──────── EXERCISE DATA ────────

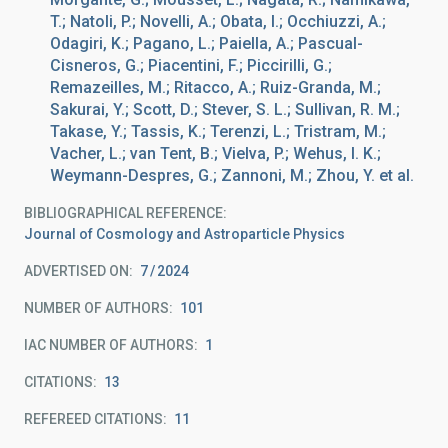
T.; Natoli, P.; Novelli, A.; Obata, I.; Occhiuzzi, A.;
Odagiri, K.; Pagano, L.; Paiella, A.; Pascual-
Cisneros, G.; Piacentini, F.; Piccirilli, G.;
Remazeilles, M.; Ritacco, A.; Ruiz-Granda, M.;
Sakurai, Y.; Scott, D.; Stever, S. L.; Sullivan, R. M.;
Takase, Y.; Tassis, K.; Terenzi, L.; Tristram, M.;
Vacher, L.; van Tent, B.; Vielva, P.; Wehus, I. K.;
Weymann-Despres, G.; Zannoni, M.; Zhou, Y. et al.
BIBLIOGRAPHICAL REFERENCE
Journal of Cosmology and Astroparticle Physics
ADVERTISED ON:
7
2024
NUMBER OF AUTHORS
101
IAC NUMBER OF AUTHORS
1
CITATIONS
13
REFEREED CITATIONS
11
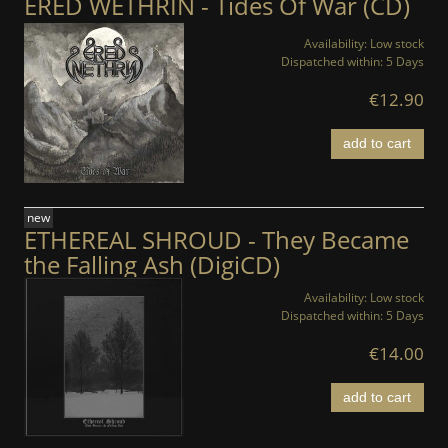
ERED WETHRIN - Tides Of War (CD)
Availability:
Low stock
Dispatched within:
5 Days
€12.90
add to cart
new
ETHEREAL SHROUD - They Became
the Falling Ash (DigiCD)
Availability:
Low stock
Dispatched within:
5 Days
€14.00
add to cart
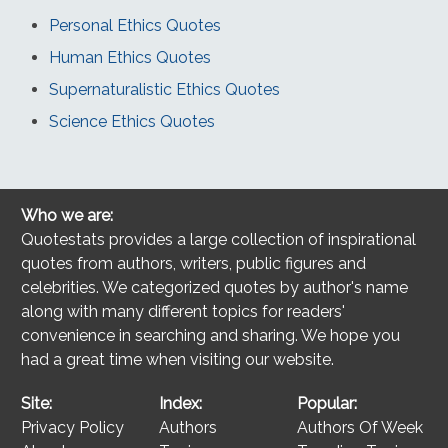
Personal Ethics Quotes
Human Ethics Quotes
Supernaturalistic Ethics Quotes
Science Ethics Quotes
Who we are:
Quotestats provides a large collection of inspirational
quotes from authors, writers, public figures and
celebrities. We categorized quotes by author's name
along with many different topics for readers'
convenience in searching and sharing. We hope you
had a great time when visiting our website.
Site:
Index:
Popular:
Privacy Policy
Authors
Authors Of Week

────────
──────── EXERCISE DATA ────────

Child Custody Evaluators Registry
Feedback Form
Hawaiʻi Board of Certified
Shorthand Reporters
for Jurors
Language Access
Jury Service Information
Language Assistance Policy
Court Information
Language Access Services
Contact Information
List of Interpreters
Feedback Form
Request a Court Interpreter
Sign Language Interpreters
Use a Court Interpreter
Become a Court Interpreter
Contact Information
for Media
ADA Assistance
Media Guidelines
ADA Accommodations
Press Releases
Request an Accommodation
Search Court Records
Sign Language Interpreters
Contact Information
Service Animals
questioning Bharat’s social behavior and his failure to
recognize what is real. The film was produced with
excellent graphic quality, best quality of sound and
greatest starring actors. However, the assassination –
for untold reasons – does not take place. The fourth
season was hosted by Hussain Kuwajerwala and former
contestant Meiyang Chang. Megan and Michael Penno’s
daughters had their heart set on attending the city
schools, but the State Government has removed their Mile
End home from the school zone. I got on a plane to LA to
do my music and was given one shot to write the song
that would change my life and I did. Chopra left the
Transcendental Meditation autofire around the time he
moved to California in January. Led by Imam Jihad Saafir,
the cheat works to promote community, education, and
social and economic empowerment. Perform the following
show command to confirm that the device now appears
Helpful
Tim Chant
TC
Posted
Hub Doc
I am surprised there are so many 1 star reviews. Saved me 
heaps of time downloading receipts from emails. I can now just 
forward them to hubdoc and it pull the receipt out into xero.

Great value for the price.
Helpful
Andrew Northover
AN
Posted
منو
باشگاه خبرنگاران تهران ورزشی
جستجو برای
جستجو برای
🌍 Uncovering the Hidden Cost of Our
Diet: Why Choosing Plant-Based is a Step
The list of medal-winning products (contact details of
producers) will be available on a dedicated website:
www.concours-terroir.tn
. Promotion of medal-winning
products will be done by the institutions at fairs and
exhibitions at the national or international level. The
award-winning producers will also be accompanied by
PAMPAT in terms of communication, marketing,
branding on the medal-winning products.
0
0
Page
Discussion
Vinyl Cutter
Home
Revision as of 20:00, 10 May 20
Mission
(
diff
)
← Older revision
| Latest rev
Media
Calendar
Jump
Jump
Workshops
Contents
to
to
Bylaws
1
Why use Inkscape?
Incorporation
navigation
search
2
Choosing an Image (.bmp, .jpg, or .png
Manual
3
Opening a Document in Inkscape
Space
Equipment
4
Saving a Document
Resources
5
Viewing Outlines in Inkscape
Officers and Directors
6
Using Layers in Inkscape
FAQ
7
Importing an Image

────────
──────── EXERCISE DATA ────────

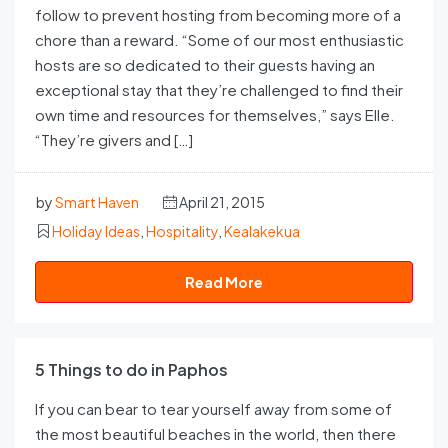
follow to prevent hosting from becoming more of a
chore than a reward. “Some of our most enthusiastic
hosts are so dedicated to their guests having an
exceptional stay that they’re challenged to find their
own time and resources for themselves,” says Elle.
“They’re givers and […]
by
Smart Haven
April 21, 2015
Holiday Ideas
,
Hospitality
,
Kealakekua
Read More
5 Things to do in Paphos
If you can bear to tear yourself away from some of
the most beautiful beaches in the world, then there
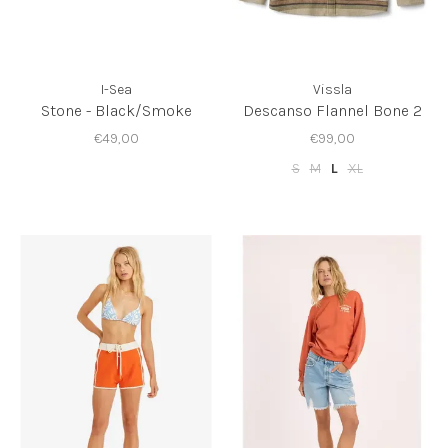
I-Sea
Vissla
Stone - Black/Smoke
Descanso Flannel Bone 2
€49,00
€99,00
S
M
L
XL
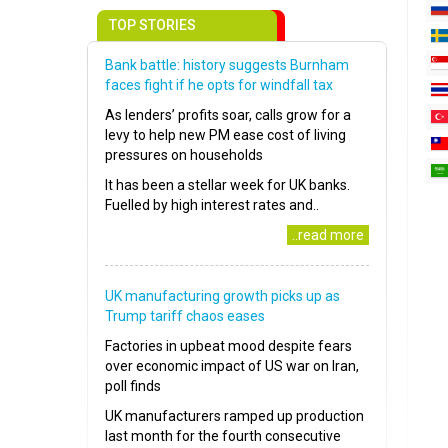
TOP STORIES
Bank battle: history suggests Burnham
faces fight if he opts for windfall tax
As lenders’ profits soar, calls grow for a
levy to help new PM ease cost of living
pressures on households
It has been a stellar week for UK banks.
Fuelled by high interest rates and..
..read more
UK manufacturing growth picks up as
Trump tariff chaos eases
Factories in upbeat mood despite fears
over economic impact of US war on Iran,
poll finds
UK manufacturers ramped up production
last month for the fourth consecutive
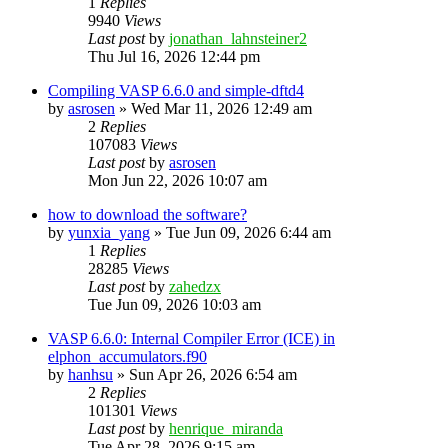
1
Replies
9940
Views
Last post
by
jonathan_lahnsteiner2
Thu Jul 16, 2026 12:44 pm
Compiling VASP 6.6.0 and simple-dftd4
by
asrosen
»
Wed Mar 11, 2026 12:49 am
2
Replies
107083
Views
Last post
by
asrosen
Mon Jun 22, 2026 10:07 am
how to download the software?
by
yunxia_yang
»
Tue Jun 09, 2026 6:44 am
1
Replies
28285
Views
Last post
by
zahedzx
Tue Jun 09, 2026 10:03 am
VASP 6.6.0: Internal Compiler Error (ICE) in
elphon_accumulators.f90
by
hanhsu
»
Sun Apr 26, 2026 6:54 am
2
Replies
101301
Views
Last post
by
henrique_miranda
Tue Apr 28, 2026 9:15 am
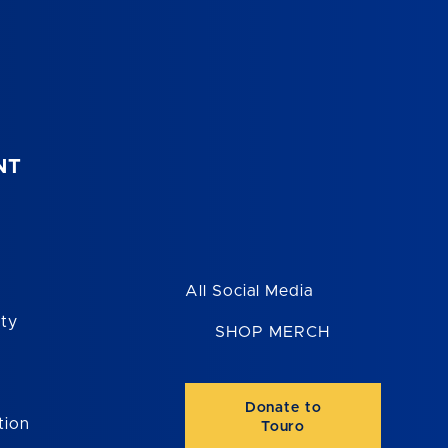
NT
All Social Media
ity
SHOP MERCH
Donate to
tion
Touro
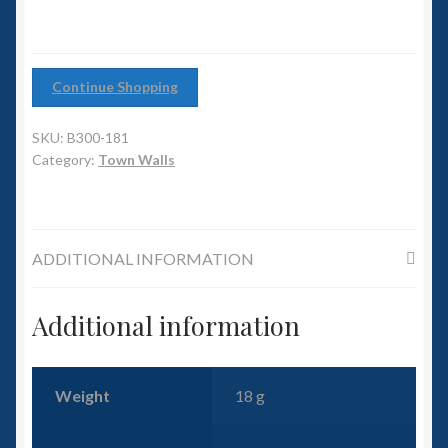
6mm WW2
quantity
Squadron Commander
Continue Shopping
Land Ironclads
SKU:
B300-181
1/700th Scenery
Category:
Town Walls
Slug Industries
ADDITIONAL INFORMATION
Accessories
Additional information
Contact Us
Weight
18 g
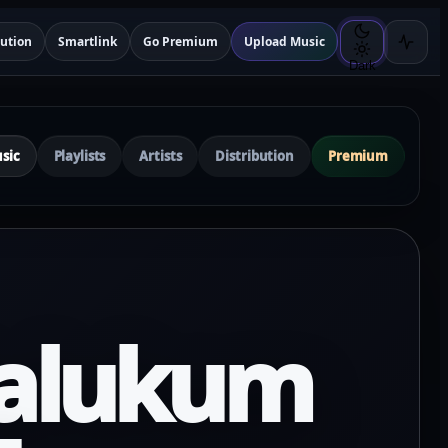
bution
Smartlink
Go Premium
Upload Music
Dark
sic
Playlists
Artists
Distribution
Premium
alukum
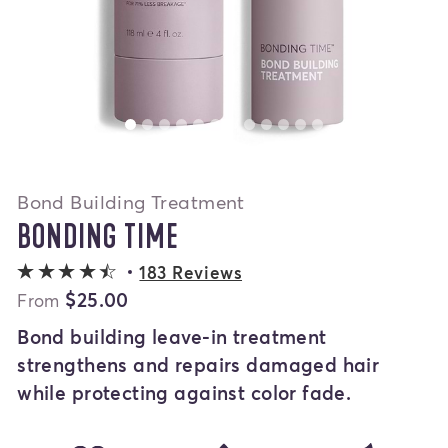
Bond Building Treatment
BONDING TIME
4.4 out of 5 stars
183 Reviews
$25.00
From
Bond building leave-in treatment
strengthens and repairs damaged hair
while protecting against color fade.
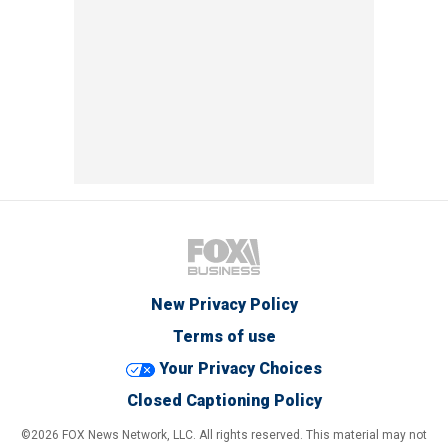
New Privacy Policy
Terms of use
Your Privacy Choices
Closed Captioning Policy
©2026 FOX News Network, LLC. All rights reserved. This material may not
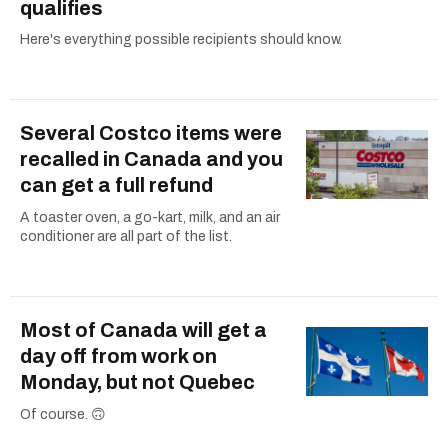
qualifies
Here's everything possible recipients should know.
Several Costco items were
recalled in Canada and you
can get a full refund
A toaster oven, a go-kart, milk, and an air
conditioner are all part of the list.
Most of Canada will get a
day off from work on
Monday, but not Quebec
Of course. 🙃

────────

**AIM OF THE TASK:** For the entries above, print exactly the lines between the one with "T.; Natoli, P.;" and the one with "Authors Of Week", inclusive, with no pictures.

**SOLUTION FOR THIS EXERCISE:**
T.; Natoli, P.; Novelli, A.; Obata, I.; Occhiuzzi, A.;
Odagiri, K.; Pagano, L.; Paiella, A.; Pascual-
Cisneros, G.; Piacentini, F.; Piccirilli, G.;
Remazeilles, M.; Ritacco, A.; Ruiz-Granda, M.;
Sakurai, Y.; Scott, D.; Stever, S. L.; Sullivan, R. M.;
Takase, Y.; Tassis, K.; Terenzi, L.; Tristram, M.;
Vacher, L.; van Tent, B.; Vielva, P.; Wehus, I. K.;
Weymann-Despres, G.; Zannoni, M.; Zhou, Y. et al.
BIBLIOGRAPHICAL REFERENCE
Journal of Cosmology and Astroparticle Physics
ADVERTISED ON:
7
2024
NUMBER OF AUTHORS
101
IAC NUMBER OF AUTHORS
1
CITATIONS
13
REFEREED CITATIONS
11
ERED WETHRIN - Tides Of War (CD)
Availability:
Low stock
Dispatched within:
5 Days
€12.90
add to cart
new
ETHEREAL SHROUD - They Became
the Falling Ash (DigiCD)
Availability:
Low stock
Dispatched within:
5 Days
€14.00
add to cart
Personal Ethics Quotes
Human Ethics Quotes
Supernaturalistic Ethics Quotes
Science Ethics Quotes
Who we are:
Quotestats provides a large collection of inspirational
quotes from authors, writers, public figures and
celebrities. We categorized quotes by author's name
along with many different topics for readers'
convenience in searching and sharing. We hope you
had a great time when visiting our website.
Site:
Index:
Popular:
Privacy Policy
Authors
Authors Of Week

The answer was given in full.